As described, something’s not right. Has it always done this or recent development? Any wires binding or snagging anything as you insert the battery pack? There's no switch or anything like that on battery door.

I would open the shell and investigate further. Qualify how the battery pack rests/sits in the battery compartment, etc.
 
I purchased this quad second hand, i have not yet opened it up. I will look into it further. thanks for the advice.
 
Ya there is nothing with the door its self that should cause any thing like that and its got to be some thing to do with the door pushing the battery or the wires and causing some sort of connection to break. Common points of failure tend to be right at the solder joints were the 2 power wires from the battery plug go in to the main board. and it could be a bad connection at one of them solder points and they are pretty common to hear of them coming off in flight and thats never good.
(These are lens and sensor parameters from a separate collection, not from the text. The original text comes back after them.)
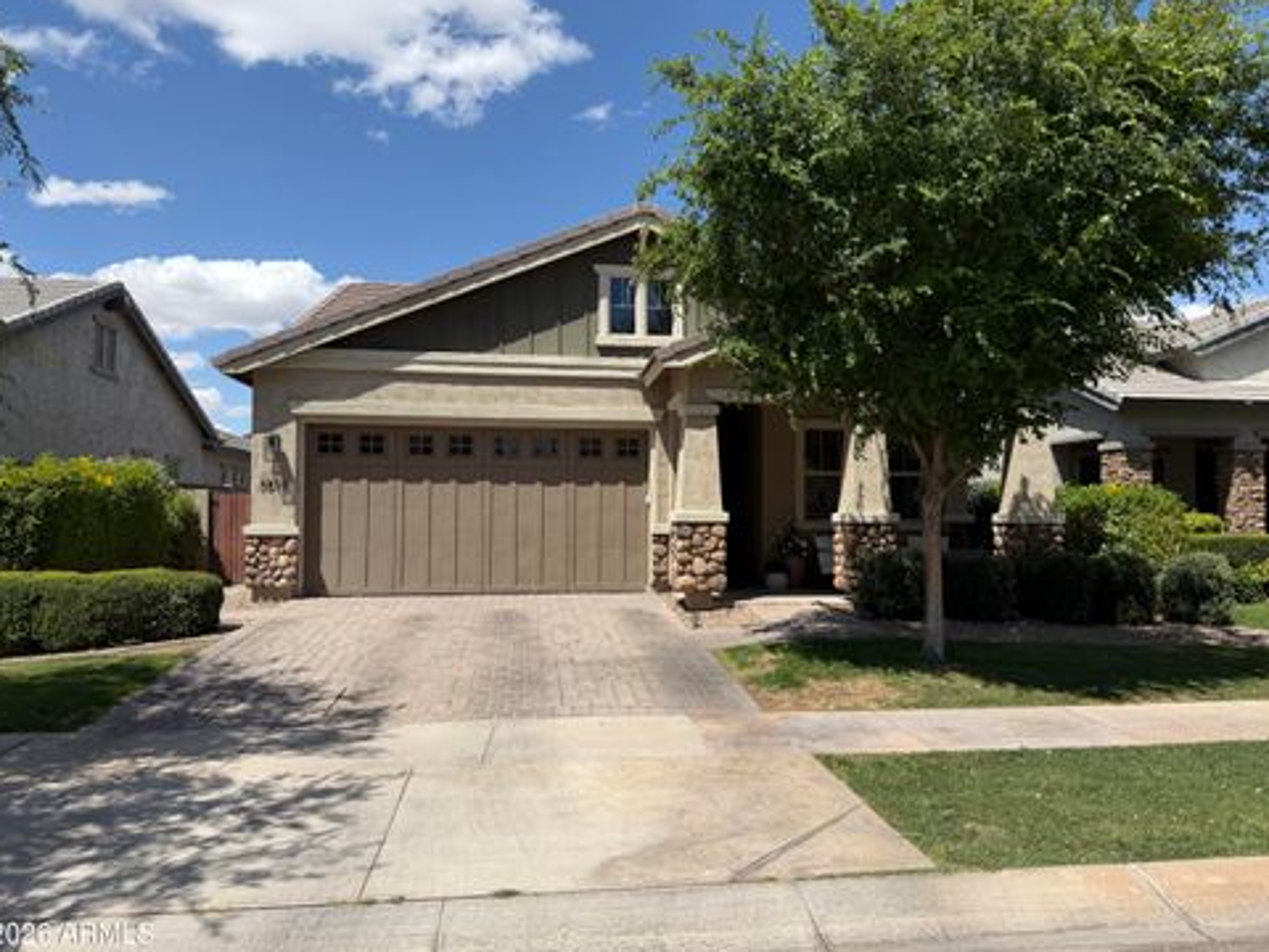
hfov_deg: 69.4
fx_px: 916
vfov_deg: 54.9
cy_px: 483
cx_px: 648
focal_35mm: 25
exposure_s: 1/6173
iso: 80
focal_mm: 6.76
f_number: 1.78
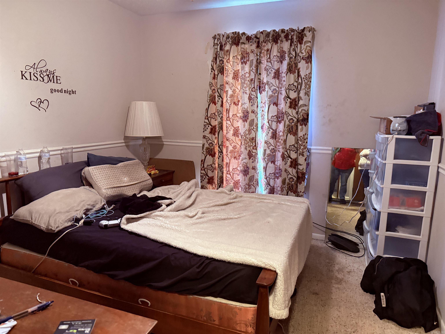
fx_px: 309
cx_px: 222
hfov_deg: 71.6
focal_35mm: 24
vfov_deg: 56.8
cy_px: 167
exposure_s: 1/46
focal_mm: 6.76
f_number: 1.78
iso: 800
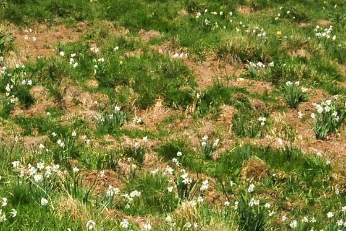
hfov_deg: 12.1
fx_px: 1441
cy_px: 194
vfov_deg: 9.1
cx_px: -348
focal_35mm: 150
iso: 6400
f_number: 16
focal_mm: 35
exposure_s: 1/2500
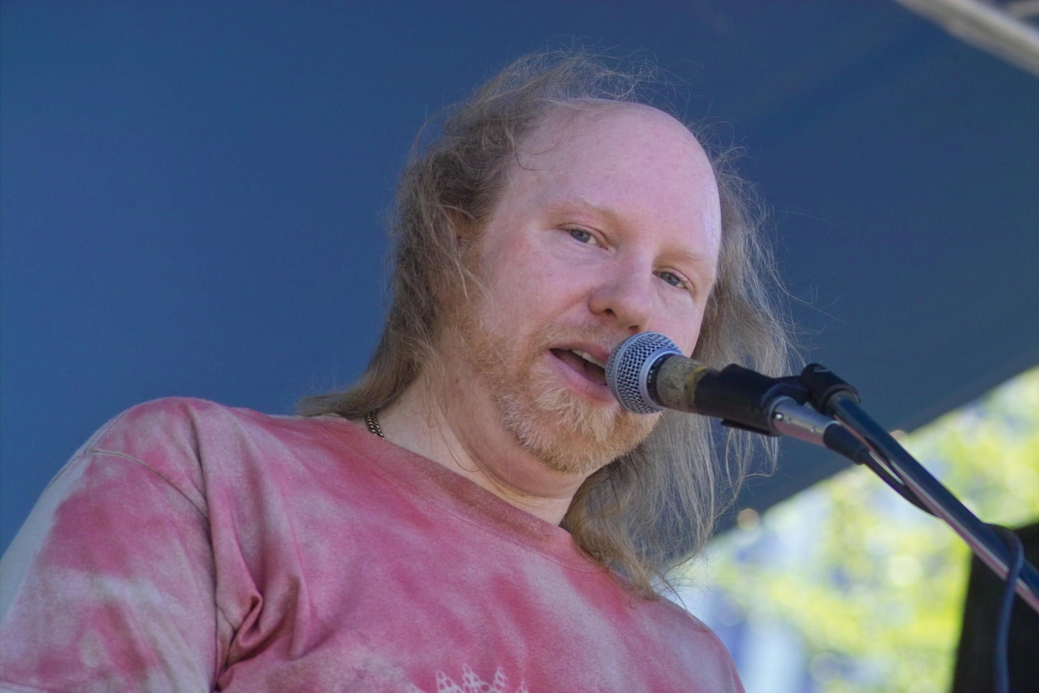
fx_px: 5166
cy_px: 346
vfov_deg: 7.7
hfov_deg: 11.5
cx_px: 520
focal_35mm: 179
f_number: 4
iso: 200
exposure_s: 1/180
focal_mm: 105
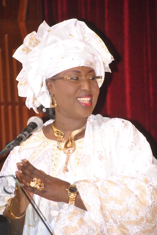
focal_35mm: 218
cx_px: 78
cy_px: 118
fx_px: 1418
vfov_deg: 9.4
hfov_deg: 6.3
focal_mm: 145
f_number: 5
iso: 1600
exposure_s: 1/125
and the other spot thats common to have a problem is right at the point were the wires go in to the battery plug. They tend to break right under the insulation right about the very end of were the soldered part of the wire ends and back to twisted flexible wire. And when they break they tend to be very intermittent and the break stays hidden under the shrink wrap and insulation on the wire. Were as the other end on the board if the wire comes lose it usually comes right off and is harder to miss then if its at the plug end of the wire.
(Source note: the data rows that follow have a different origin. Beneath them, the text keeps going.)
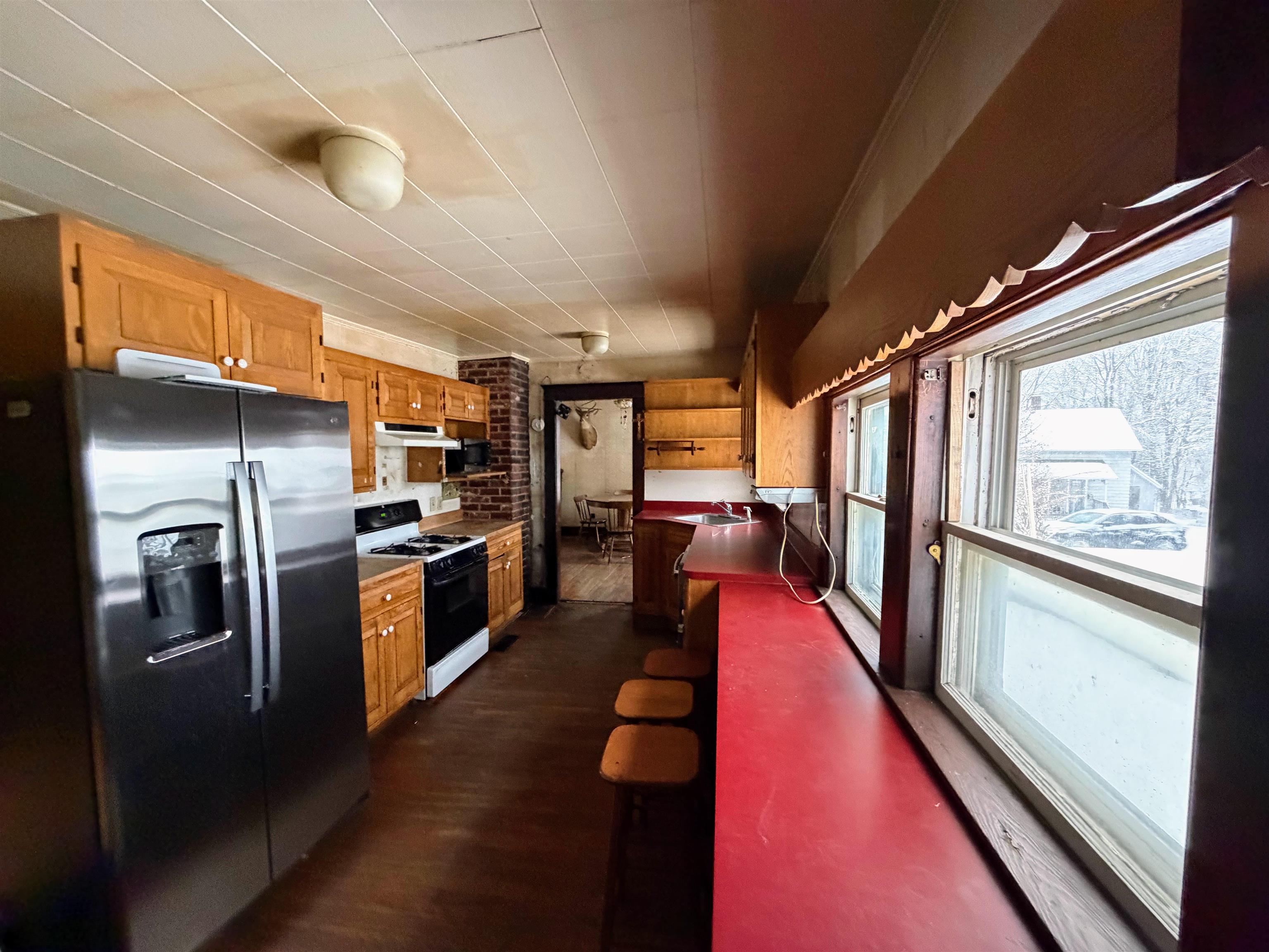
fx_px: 513
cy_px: 476
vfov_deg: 85.7
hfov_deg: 102.1
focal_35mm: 14
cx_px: 634
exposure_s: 1/60
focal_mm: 2.22
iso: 800
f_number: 2.2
So i would check the plug and the solder joints there first.. Give each wire a tug and wiggel them around at the point were they go in to the plugs pins with the battery plugged in and try to see if the thing trys to turn on and off as you mess with the wire. If so, you have a break were it goes in to the plug and would need to be resoldered in to the solder cup on the plug and re shrink wrapped. If not there at the plug end. Then i'd take a look at the main board and the soldering on the wires were they go in to the board being thats a critical circuit.

And if not there Then I would start looking for more mundane causes such as maybe a hair line crack in the main board or some thing that moves when the battery and wires get pressed in from the door being closed on it.

One good thing tho... What ever it is be glad its some thing that happened on the ground and not after you took off and are flying and have it lose power. Its way not fun.